Is it any wonder, then, that the Miami native grew up to be an accessories designer - one whose work has been recognized by the CFDA and snapped up by the likes of Barneys and Opening Ceremony her first season out?
Growing up in an art-filled house (her mother co-owned the contemporary gallery Corcoran & Greenberg) instilled an early love of color and design, which is very much in evidence in Fleming’s own classic-with-a-twist creations, which are one part fanciful to two parts functional.
“I wanted to update the idea of classic and make a new kind of heritage collection that I hope my grandchildren will be carrying one day,” Fleming - who studied fashion design at Parsons and has worked at the Gap, Club Monaco and Michael Kors - told The Fashion Informer one recent afternoon in her East Village apartment. “I have a lot of things from my grandmother that are very classic, but she also had an interesting twist to her personality, like my mom. You know, they liked to have fun with things - whether it’s the shape or the color, there’s something bold about it. So that’s what I molded my line around, making it a little bit more modern and, in some cases, kind of futuristic.”

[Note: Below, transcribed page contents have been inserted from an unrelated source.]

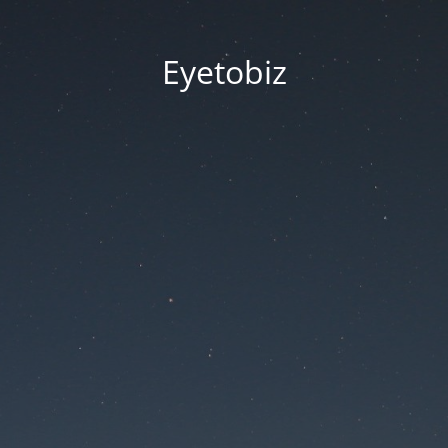
Eyetobiz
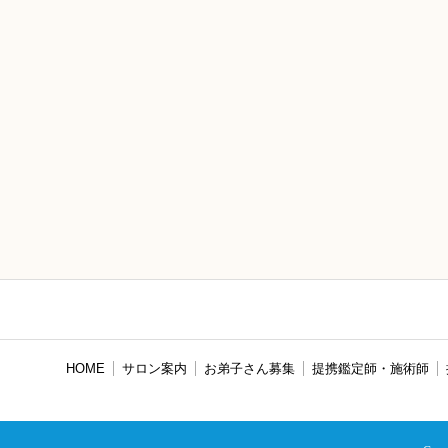
HOME
サロン案内
お弟子さん募集
提携鑑定師・施術師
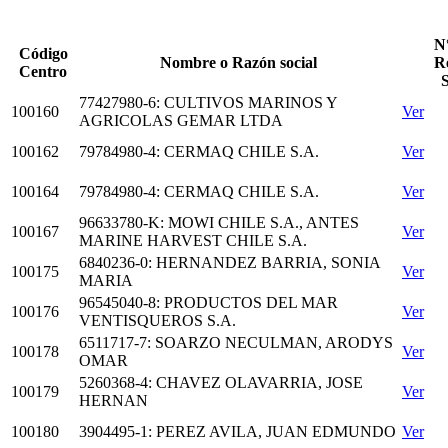
N
Código
Nombre o Razón social
R
Centro
77427980-6: CULTIVOS MARINOS Y
100160
Ver
AGRICOLAS GEMAR LTDA
100162
79784980-4: CERMAQ CHILE S.A.
Ver
100164
79784980-4: CERMAQ CHILE S.A.
Ver
96633780-K: MOWI CHILE S.A., ANTES
100167
Ver
MARINE HARVEST CHILE S.A.
6840236-0: HERNANDEZ BARRIA, SONIA
100175
Ver
MARIA
96545040-8: PRODUCTOS DEL MAR
100176
Ver
VENTISQUEROS S.A.
6511717-7: SOARZO NECULMAN, ARODYS
100178
Ver
OMAR
5260368-4: CHAVEZ OLAVARRIA, JOSE
100179
Ver
HERNAN
100180
3904495-1: PEREZ AVILA, JUAN EDMUNDO
Ver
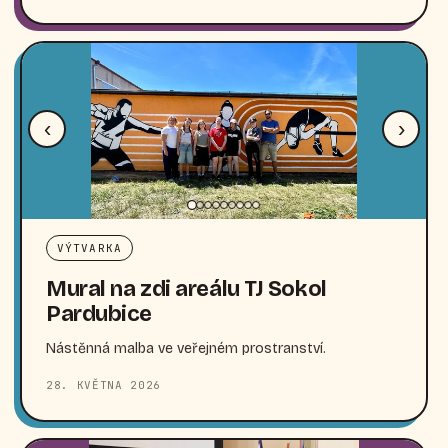
‹
›
VÝTVARKA
Mural na zdi areálu TJ Sokol
Pardubice
Nástěnná malba ve veřejném prostranství.
28. KVĚTNA 2026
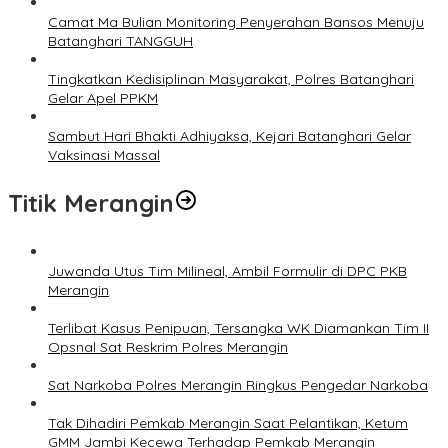
Camat Ma Bulian Monitoring Penyerahan Bansos Menuju
Batanghari TANGGUH
Tingkatkan Kedisiplinan Masyarakat, Polres Batanghari
Gelar Apel PPKM
Sambut Hari Bhakti Adhiyaksa, Kejari Batanghari Gelar
Vaksinasi Massal
Titik Merangin
Juwanda Utus Tim Milineal, Ambil Formulir di DPC PKB
Merangin
Terlibat Kasus Penipuan, Tersangka WK Diamankan Tim II
Opsnal Sat Reskrim Polres Merangin
Sat Narkoba Polres Merangin Ringkus Pengedar Narkoba
Tak Dihadiri Pemkab Merangin Saat Pelantikan, Ketum
GMM Jambi Kecewa Terhadap Pemkab Merangin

Take, for instance, the bags with which Fleming launched her eponymous collection in spring 2009 after leaving her post as Design Director of Accessories at Tory Burch, where she worked for four years (during which time Burch was nominated for CFDA Accessories Designer of the Year). Fleming began by creating a signature – and instantly iconic – geometric interlocking K logo, which is seamlessly integrated into all her bag designs and was inspired by the voodoo symbol on a vintage Haitian hand towel she got from her mom and a watch ad from the sixties she found while leafing though old magazines in the FIT library. (Fittingly, the Haitian symbol turned out to represent “commerce” – a very good sign, indeed.)
Limiting herself to four styles - a clutch, shoulder bag, satchel and hobo - she then began sketching designs. The Kate bag, with its corrugated stitching and funky-yet-familiar silhouette, was her first creation, made all the more unique by the fact that its tonal chain strap was treated with car paint – a handbag first.
“I just really like monochromatic things,” said Fleming while showing us one of her many collage filled inspiration books, which evolve from season to season. “And at that time, it just seemed really new to have a bag be all one color. I was looking at a car and thought, ‘this is amazing. It’s metal, why can’t hardware be like that? And why isn’t it like that?’ So I started researching what people use to paint cars and kept pushing until I found a hardware manufacturer that would do it on the chain.” And while the original Kate chain was brass – which is durable but very heavy – Fleming has since switched to (much lighter) aluminum.
During the making of the fall 2009 collection, Fleming and her fiancé were living in a haunted apartment in the Flatiron District and she kept having mysterious falls and mishaps, the most serious of which required her to be bedridden for two weeks (“I later found out that in the early 1900s, the landlord had set fire to the building in the middle of the night to get insurance money and a lot of people died,” she told us. “And before that the building had been a boys home”). This ooky-spooky experience – and the film Rosemary’s Baby – inspired the current collection’s deep purple and amethyst hues and the Loewy bag, a chic, Mia Farrow-worthy silhouette that debuted this season.
For spring 2010 (dubbed “Castaway Treasures” and based on her experiences snorkeling in Miami and a book her father had given her on trout), Fleming began as she always does, by putting together a book of myriad inspirations and then sketching out her ideas. After initially considering – and then ruling out – using fish skin (“Real fish skin smells really bad”), she hit on the idea of using python, which resembles fish but without all the icky olfactory issues, resulting in the Ocean Batik, Goldfish, Oil Slick, Sand and Clownfish collections. The holographic silver Jane clutch – “I call it the Minnow bag” – is especially gorgeous. (The Jane clutch can also be seen in Fleming’s Art Basel Miami pop-up shop and on eBay, where she’s auctioning off 16 artist-customized clutches between now and December 24th to benefit the Bas Fisher Invitational, an alternative art space in Miami helmed by Naomi Fisher and Hernan Bas.)
Fleming – who confided she’s “dying” to add shoes, scarves and costume jewelry to her line - is continuing with the fish theme for fall 2010 (utilitarian fly fishing, this time), coupled with the Aurora Borealis (a recurring inspiration). She walked us through yet another evocative inspiration book, filled with lush images of the colorful night sky and migrating schools of fish. “I do books instead of boards because I can take them with me when I travel,” she explained while her super mellow Chihuahua, Rocco, napped in her lap.
After unfolding an old sketch (which looked more like a life-sized handbag blueprint) Fleming pulled out some magical looking python swatches she’d just received from her tannery in Italy and waxed eloquent – “It’s python, but to me it’s like some mystical winter snake who lives in Iceland or something; it’s chic but a little bit off and otherworldly” – before telling us about the shearling, back issues of National Geographic and multi-strapped vintage wicker fly fishing bag that will also feature, somehow, in the finished fall 2010 collection.
How, exactly? Sorry, bubula, you’ll have to wait until February to find out.